Prospective Study of the Diagnostic Accuracy of the Simplify D-dimer Assay for Pulmonary Embolism in Emergency Department Patients: Discussion
Figure 3 shows the plot of the likelihood ratio as a function of prevalence (R2 = 0.006 with t test on slope yielding p = 0.85; power to detect a significant correlation of 29%). The Pearson correlation coefficient observed for the plot of sensitivity vs prevalence yielded R2 = 0.20, with p = 0.27 from the t test on the slope; the plot of specificity vs prevalence yielded R2 = 0.38 with p = 0.10, and power of 36% (plots not shown). These regression analyses suggest the absence of a significant spectrum bias for either the pretest probability estimate or the underlying prevalence of PE on the diagnostic accuracy of the d-dimer assay. These computations do not address the possibility of spectrum effect, and the power to detect a significant relationship was small for each regression. This large, single-center study measured the diagnostic accuracy of a rapid, point-of-care, qualitative d-dimer assay in the ED setting. In a cohort of 2,302 patients, we found a moderate sensitivity of 80.5% and a relatively high specificity of 72.5%, leading to a negative likelihood ratio of 0.27. review
These findings are remarkably similar to the 81.8% sensitivity, 74.2% specificity, and negative likelihood ratio of 0.24 for the Simplify D-dimer assay recently reported by Hogg et al, who studied 417 adult ED patients in the United Kingdom who met an explicit definition of pleuritic chest pain. The criterion standard for the diagnosis of PE used by Hogg et al was very similar to ours. It therefore appears almost certain that the diagnostic accuracy of the Simplify D-dimer for PE differs significantly from the diagnostic accuracy of quantitative d-dimer assays used in ED populations with similar criterion standards. Systematic analyses have found the sensitivity and negative likelihood ratio of quantitative d-dimer tests at a cutoff of 500 ng/mL (either immunoturbidimetric or enzyme-linked immunoassay) to be approximately 93 to 94% and 0.12 to 0.15, respectively, when used to evaluate for PE in ED populations.- We examined the test characteristics of the Simplify D-dimer assay in an unselected, consecutive, nonconvenience sample of ED patients suspected of having PE. This fact and the lack of correlation between test performance vs stratification by pretest probability suggest that the relatively modest diagnostic performance of the Simplify D-dimer assay was probably not a result of spectrum bias.

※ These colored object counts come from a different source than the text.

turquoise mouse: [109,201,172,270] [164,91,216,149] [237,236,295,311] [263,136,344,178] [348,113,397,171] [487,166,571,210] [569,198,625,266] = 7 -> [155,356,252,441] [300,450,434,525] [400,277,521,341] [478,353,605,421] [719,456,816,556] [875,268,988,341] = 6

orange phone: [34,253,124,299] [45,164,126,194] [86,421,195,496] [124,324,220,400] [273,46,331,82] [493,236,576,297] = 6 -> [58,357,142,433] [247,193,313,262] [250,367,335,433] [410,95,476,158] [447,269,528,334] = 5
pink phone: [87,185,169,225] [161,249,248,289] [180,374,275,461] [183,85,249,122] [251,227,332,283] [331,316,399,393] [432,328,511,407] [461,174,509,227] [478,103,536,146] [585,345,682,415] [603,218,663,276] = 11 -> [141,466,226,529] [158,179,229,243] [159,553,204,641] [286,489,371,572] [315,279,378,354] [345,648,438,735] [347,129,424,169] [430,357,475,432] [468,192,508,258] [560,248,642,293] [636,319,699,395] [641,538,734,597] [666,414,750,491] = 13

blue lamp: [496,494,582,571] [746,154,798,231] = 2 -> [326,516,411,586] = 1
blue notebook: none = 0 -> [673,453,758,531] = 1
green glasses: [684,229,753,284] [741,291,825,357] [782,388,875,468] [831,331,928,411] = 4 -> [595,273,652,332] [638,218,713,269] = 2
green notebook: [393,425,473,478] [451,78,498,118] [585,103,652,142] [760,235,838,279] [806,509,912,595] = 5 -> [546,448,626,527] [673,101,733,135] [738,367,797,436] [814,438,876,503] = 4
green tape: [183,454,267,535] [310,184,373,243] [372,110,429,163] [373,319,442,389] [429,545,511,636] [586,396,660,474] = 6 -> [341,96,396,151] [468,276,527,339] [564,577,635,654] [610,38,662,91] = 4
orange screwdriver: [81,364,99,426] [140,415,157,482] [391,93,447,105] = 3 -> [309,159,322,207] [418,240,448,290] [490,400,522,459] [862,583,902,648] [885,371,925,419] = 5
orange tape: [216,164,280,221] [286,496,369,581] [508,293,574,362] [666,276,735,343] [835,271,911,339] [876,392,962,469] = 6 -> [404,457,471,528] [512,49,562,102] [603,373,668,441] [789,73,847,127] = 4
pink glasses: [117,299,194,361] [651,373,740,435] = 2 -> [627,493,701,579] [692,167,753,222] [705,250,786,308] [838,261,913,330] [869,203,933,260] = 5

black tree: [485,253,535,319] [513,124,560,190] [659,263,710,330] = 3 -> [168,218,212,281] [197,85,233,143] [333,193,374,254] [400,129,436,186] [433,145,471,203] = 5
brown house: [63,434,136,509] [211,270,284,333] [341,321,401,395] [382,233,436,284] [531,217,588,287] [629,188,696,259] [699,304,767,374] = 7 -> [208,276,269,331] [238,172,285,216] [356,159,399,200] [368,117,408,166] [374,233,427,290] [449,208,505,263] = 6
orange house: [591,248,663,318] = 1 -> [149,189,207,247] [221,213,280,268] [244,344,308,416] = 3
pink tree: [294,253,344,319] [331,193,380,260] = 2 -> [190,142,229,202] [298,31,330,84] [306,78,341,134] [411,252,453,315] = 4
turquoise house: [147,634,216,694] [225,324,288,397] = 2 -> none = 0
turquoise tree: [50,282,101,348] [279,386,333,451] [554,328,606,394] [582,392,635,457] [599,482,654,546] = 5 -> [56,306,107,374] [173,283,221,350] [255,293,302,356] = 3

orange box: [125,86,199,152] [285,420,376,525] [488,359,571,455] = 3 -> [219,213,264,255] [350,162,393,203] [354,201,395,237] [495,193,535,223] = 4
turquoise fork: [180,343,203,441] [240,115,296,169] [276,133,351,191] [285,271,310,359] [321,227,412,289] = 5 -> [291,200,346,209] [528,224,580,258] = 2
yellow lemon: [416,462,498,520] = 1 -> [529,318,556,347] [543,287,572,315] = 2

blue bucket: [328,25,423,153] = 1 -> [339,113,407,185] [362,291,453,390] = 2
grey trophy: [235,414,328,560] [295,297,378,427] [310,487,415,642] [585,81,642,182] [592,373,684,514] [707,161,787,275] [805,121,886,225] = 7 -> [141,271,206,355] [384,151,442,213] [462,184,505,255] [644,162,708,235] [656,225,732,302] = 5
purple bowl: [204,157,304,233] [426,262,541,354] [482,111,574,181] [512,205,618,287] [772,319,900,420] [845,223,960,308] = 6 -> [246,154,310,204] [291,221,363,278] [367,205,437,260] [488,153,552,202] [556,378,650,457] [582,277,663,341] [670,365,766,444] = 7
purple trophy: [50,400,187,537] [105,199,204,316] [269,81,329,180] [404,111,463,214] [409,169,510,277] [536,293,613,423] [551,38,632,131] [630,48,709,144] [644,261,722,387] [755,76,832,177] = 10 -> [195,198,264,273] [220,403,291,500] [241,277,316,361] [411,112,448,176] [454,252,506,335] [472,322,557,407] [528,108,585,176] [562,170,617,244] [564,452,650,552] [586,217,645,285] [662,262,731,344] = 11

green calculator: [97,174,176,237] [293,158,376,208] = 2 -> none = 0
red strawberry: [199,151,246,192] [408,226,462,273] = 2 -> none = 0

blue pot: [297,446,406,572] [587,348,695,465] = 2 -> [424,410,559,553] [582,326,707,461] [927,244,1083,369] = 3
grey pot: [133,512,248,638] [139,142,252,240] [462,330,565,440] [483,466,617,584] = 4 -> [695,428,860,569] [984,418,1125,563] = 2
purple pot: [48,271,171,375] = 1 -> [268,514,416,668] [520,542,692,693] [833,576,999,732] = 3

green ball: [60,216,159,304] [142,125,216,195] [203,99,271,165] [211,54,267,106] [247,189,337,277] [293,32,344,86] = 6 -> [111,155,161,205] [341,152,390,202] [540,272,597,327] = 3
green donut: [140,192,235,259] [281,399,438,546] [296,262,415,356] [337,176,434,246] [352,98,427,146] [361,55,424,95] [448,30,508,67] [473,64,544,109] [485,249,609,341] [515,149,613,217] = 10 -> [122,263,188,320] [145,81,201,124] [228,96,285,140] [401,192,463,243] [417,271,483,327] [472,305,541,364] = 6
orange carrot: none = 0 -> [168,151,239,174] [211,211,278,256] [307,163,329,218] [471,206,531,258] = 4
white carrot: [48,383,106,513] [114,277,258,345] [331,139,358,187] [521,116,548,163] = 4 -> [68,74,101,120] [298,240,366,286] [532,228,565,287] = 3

We and others have stated the position that a safe d-dimer-based screening strategy to rule out PE in the ED should afford a posttest probability of PE < 1.0%. If the negative likelihood ratio of the Simplify D-dimer assay is very close to 0.27, then a negative d-dimer result could theoretically produce a posttest probability < 1.0% in any population with a pretest probability below (approximately) 3.5%.
Figure 3. Plot of the negative likelihood ratio as a function of prevalence of PE for eight different categories of pretest probability assessment.